* [Text]:
-------

Der Kabarettist Jean-Philippe Kindler geht in seinem ersten Buch „Scheiß auf Selflove, gib mir Klassenkampf“ mit der linken Bewegung ins Gericht. Treffend stellt er fest, dass viele Linke sich in einzelne identitätsbezogene Kämpfe haben aufspalten lassen und dabei vergessen, dass all die großen Probleme eine gemeinsame materielle Grundlage haben: den Kapitalismus.
Kindler stellt dabei die These auf, dass viele zunächst als politisch wirkende Akteure gar nicht politisch sind. Er spricht von Antipolitik. Was Kindler damit meint: Wer nur das Individuum anprangert, nicht aber die Verhältnisse, macht keine Politik. Oder mit den Worten des Autors: „Wo der Einzelne alles in der Hand hat, wird Politik eben unnötig.“
In den sechs Kapiteln seines Buches handelt er die Themen Armut, Glück, Klima-krise, Demokratie, Linkssein und das gute Leben ab. Er ruft die linke Bewegung dazu auf, diese Themen zu repolitisieren, sie also „von der individuellen auf die kollektive Ebene zu hieven“. Klassenkampf statt Selbstoptimierung sei das Gebot der Stunde. Die Entpolitisierung dieser Themen sei auf dem Mist der Linken gewachsen, denn „viele Linke scheinen sich mit der Alternativlosigkeit einer marktwirtschaftlich organisierten, liberalen Demokratie längst abgefunden zu haben und üben sich in tarifpartnerschaftlicher Schadensbegrenzung“.

-------

(Datenliste)
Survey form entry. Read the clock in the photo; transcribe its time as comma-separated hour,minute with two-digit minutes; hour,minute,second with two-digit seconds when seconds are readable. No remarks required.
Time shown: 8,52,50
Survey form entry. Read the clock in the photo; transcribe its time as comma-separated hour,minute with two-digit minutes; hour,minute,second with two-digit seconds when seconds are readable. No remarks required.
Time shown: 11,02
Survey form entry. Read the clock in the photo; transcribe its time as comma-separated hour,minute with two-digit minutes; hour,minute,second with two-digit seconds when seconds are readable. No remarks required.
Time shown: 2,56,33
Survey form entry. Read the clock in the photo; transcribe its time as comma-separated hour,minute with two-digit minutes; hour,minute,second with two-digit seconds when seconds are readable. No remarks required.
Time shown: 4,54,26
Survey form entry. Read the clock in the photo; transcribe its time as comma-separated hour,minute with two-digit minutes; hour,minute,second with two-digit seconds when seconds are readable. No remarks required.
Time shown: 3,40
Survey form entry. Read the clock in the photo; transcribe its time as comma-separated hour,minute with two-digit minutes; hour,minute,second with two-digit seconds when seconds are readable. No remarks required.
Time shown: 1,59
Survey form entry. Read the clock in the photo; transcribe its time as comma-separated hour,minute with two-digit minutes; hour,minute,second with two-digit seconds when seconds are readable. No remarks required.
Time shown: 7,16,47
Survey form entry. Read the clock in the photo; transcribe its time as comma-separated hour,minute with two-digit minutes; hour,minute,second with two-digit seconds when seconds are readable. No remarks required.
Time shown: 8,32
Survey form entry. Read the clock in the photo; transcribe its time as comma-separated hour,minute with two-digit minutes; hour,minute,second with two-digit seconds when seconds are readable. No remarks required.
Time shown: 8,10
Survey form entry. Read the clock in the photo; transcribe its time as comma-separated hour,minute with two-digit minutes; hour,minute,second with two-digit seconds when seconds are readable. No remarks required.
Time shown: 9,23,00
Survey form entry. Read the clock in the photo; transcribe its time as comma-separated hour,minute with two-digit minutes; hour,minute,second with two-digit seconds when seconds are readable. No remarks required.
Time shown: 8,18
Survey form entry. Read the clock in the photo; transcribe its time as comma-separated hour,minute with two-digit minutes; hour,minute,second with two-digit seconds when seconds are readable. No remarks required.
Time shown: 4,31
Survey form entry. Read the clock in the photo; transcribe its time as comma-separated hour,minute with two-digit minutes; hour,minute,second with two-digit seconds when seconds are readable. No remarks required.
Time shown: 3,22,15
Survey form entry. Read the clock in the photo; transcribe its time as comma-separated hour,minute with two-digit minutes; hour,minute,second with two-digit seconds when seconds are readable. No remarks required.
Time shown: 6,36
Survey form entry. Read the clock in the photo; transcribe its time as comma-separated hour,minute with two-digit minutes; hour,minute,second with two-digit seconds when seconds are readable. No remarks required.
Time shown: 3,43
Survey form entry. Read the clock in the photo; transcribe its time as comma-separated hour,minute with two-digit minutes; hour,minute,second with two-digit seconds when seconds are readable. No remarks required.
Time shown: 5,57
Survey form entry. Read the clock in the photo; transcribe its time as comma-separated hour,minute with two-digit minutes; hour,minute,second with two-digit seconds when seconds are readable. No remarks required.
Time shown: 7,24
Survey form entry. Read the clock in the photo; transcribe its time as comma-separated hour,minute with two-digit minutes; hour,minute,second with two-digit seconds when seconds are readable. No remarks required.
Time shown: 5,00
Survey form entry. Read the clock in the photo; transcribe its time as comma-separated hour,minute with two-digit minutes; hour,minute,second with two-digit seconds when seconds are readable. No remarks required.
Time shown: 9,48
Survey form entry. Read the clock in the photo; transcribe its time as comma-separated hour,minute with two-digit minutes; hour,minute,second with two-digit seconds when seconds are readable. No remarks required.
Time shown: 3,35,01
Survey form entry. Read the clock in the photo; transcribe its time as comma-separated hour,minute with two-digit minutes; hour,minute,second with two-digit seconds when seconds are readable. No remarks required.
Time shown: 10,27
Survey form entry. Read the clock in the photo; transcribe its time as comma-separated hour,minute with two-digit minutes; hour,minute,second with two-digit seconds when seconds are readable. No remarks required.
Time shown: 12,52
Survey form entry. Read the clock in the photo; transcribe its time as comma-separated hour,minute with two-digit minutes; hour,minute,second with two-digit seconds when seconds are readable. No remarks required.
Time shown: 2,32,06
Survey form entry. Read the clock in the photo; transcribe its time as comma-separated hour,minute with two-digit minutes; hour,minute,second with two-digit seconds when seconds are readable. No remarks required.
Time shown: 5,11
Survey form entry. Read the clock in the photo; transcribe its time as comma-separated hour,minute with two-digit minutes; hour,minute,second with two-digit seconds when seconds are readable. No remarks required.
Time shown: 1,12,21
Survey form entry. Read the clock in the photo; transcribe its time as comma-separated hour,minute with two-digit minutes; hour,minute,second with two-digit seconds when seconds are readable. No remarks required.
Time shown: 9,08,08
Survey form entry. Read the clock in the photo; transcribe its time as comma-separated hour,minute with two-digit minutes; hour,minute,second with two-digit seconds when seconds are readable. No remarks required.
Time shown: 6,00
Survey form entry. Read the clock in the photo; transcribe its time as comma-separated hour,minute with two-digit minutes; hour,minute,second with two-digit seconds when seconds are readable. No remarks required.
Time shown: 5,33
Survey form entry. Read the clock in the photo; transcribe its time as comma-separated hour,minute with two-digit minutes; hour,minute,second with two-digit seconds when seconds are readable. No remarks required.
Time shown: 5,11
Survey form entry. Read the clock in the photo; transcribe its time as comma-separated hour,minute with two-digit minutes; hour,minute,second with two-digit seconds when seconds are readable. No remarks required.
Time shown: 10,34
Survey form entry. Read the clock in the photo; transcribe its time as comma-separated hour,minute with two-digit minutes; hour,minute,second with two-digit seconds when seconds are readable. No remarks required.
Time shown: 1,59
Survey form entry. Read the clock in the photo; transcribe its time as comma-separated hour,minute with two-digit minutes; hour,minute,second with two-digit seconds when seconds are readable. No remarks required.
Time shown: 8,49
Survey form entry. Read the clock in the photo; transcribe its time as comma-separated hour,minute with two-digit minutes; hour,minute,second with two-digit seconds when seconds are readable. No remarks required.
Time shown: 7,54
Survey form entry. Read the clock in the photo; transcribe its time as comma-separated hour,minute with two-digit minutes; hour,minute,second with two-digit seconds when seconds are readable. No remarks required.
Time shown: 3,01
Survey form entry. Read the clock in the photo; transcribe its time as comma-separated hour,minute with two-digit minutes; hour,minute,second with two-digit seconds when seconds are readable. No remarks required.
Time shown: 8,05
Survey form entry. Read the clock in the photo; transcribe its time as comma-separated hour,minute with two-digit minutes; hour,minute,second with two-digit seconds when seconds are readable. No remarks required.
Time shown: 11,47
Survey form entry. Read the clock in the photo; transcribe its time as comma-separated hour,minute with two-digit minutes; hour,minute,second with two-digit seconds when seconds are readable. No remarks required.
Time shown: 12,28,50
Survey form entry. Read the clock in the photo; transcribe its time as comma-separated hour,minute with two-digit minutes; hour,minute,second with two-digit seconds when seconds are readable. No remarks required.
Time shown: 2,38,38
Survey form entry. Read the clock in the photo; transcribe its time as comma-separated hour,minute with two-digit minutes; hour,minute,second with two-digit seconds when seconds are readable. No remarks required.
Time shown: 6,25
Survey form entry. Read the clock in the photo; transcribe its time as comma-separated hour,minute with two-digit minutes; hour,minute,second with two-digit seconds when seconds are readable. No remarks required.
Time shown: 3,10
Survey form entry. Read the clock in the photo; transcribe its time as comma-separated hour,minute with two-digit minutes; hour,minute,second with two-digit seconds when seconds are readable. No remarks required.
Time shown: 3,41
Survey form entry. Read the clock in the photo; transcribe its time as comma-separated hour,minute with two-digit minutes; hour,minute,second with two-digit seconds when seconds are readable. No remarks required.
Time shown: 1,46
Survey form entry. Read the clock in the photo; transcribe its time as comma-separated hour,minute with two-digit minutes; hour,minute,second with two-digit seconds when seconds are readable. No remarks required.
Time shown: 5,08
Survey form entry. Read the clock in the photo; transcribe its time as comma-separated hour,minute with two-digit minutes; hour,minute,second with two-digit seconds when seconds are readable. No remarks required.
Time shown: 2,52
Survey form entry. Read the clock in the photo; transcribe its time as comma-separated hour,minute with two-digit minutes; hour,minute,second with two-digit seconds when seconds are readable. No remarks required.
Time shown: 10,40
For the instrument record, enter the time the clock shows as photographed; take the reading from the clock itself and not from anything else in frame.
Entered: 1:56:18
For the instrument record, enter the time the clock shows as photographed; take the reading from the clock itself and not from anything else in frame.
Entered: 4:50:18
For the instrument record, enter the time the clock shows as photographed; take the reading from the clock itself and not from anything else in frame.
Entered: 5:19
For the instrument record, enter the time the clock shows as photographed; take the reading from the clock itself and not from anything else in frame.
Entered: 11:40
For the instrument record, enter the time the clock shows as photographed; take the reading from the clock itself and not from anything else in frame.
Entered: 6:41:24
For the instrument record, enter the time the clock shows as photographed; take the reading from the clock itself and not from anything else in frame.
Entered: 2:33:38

-------

* [Zu lösende Aufgaben]:
a – Nenne alle Themen, die Kindler laut dem Text über sein Buch in dessen sechs Kapiteln behandelt.
b – Erkläre bitte in ein bis drei Sätzen, warum viele zunächst politisch wirkende Akteure laut dem Text über Kindlers Buch gar nicht politisch sind.
c – Setze den Text über Kindlers Buch dort fort, wo er endet.

* [Antworten zu Aufgaben]:
a – Armut, Glück, Klimakrise, Demokratie, Linkssein, das gute Leben

b – Sie prangern nur das Individuum an, nicht aber die Verhältnisse, und wer das tut, macht nach Kindler keine Politik. Kindler nennt das Antipolitik. Wo der Einzelne alles in der Hand hat, wird Politik nämlich unnötig.

c –
Die Probleme der heutigen Linken erkennt Kindler treffend: Die Zurückgezogenheit in die eigene Bubble, die Unfähigkeit, die eigene Politik mehrheitsfähig unter die Bevölkerung zu tragen, den Hang, nebensächlichen Kleinstfragen eine riesige Bedeutung zuzuschreiben und der Verlust der Verankerung in der Arbeiterklasse. Damit ist Kindler nicht der Erste, diese Problematik ist bereits unter anderem von Didier Eribon in „Rückkehr nach Reims“ und Sahra Wagenknecht in „Die Selbstgerechten“ beschrieben worden. Kindler beschreibt das Ganze aber aus einem anderen Blickwinkel, denn er, 1996 geboren, kennt es ja nicht anders, hat den ideologischen Verfall der Linken selbst nicht miterlebt.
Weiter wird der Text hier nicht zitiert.